(Raw records):

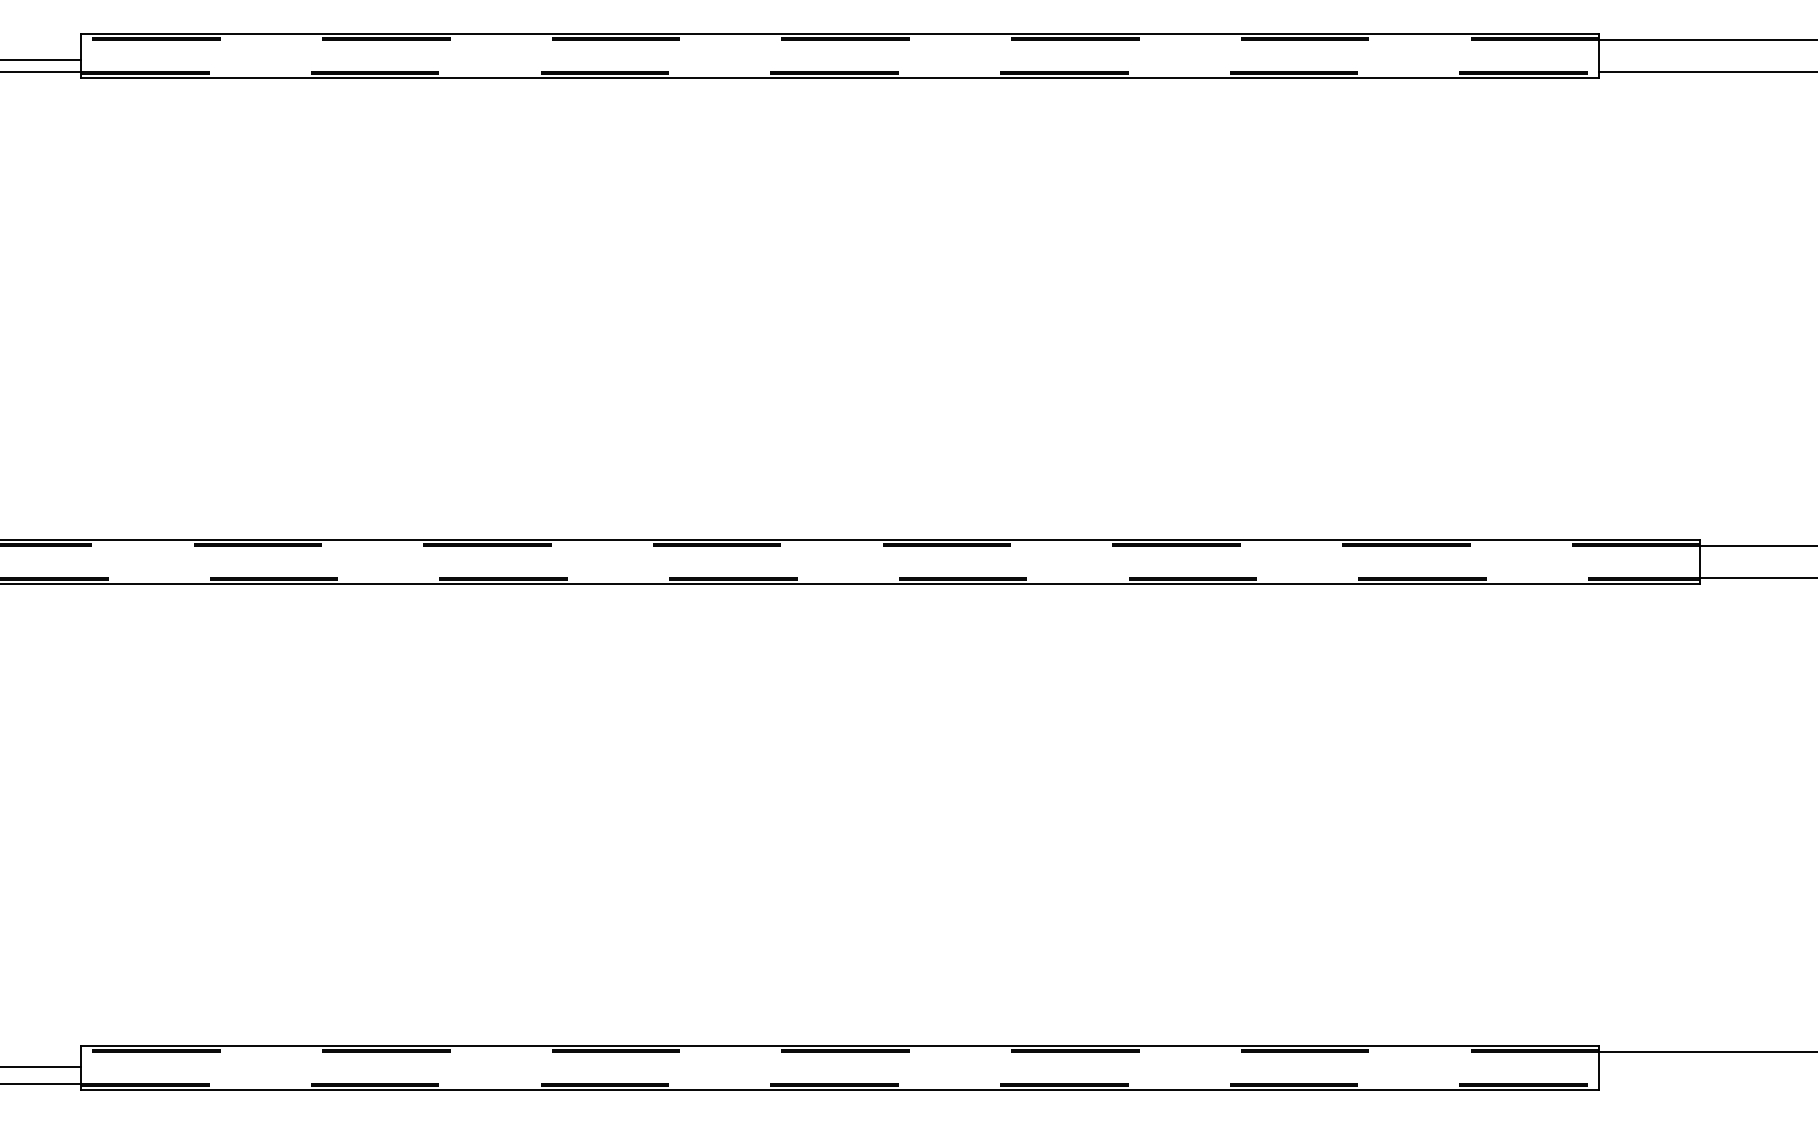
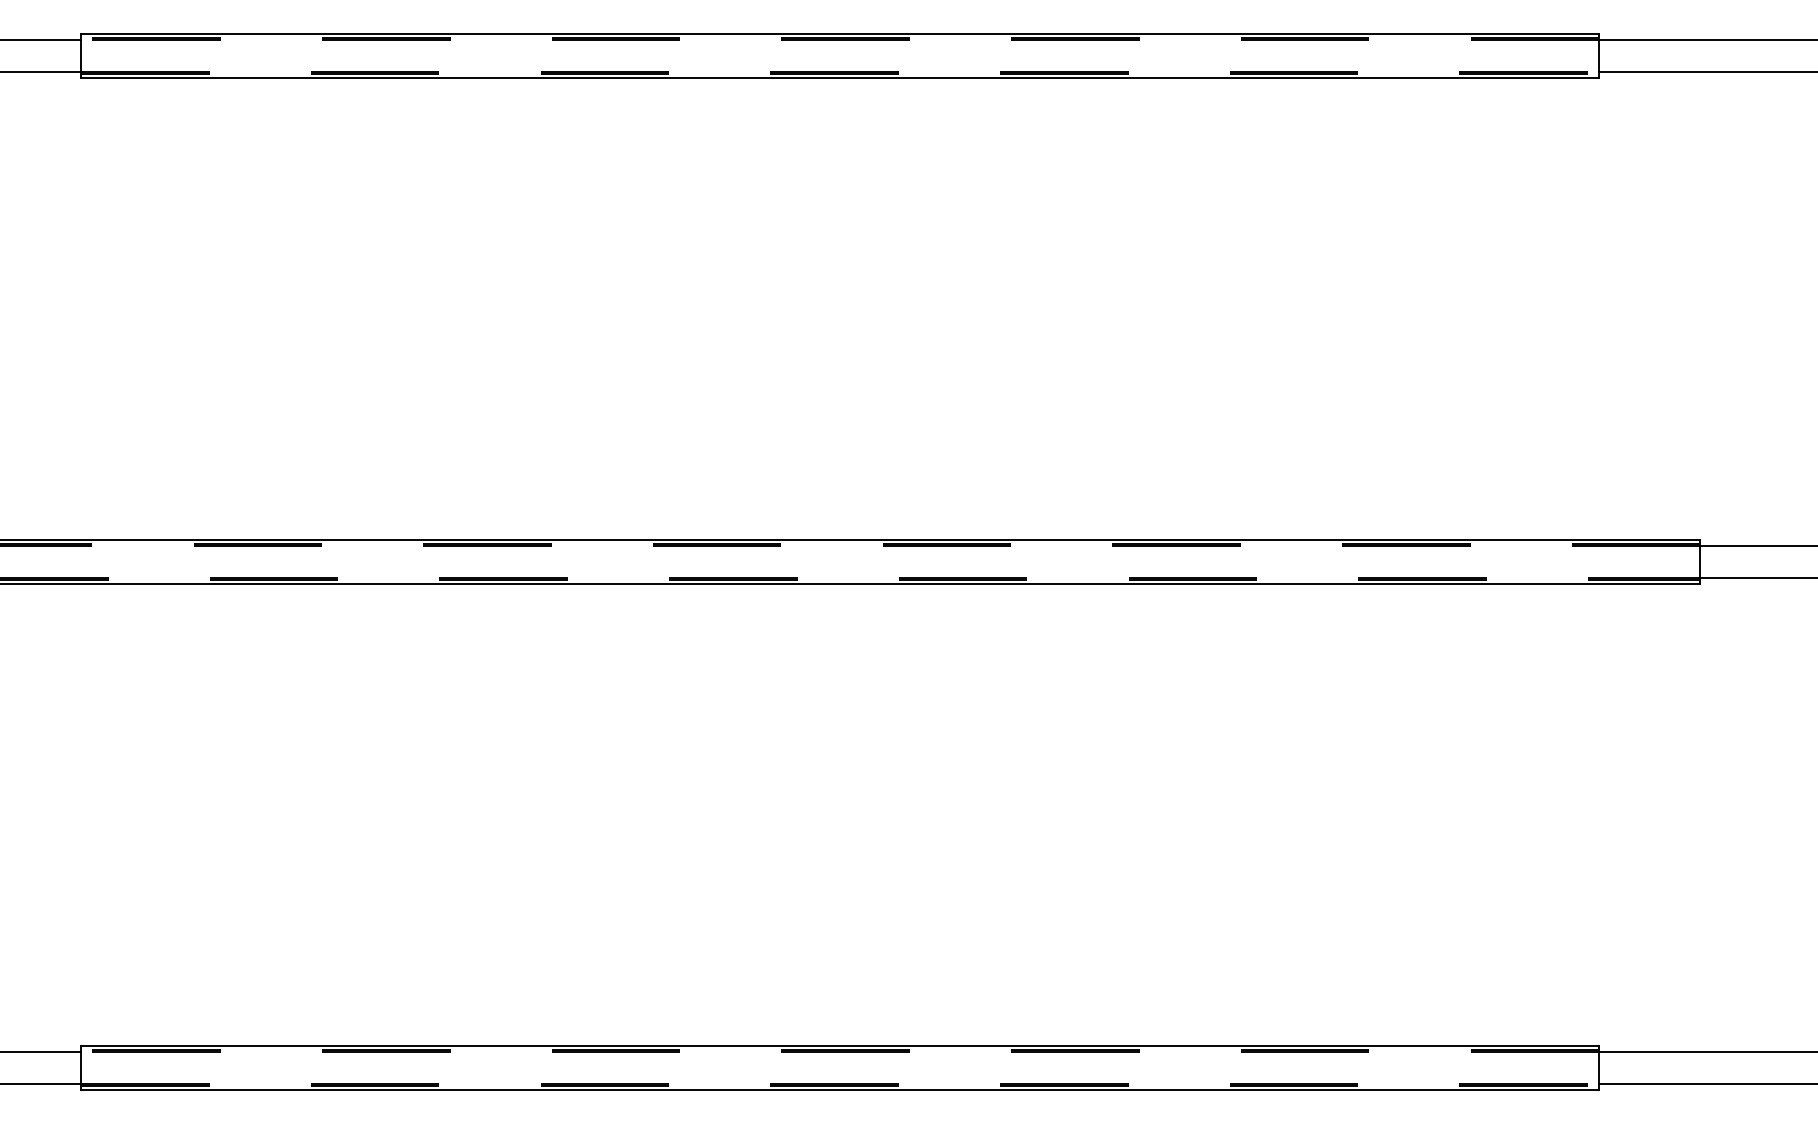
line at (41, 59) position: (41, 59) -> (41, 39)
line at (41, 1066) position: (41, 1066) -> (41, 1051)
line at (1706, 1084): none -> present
==
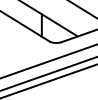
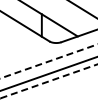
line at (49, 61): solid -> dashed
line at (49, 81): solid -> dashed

(The task):
Rewrite the records starting at the one that contains "line at (41, 59)" and ending at the one that contains "line at (1706, 1084): none -> present", changing "position" to "location" and keeping everything else the same.

(Task result):
line at (41, 59) location: (41, 59) -> (41, 39)
line at (41, 1066) location: (41, 1066) -> (41, 1051)
line at (1706, 1084): none -> present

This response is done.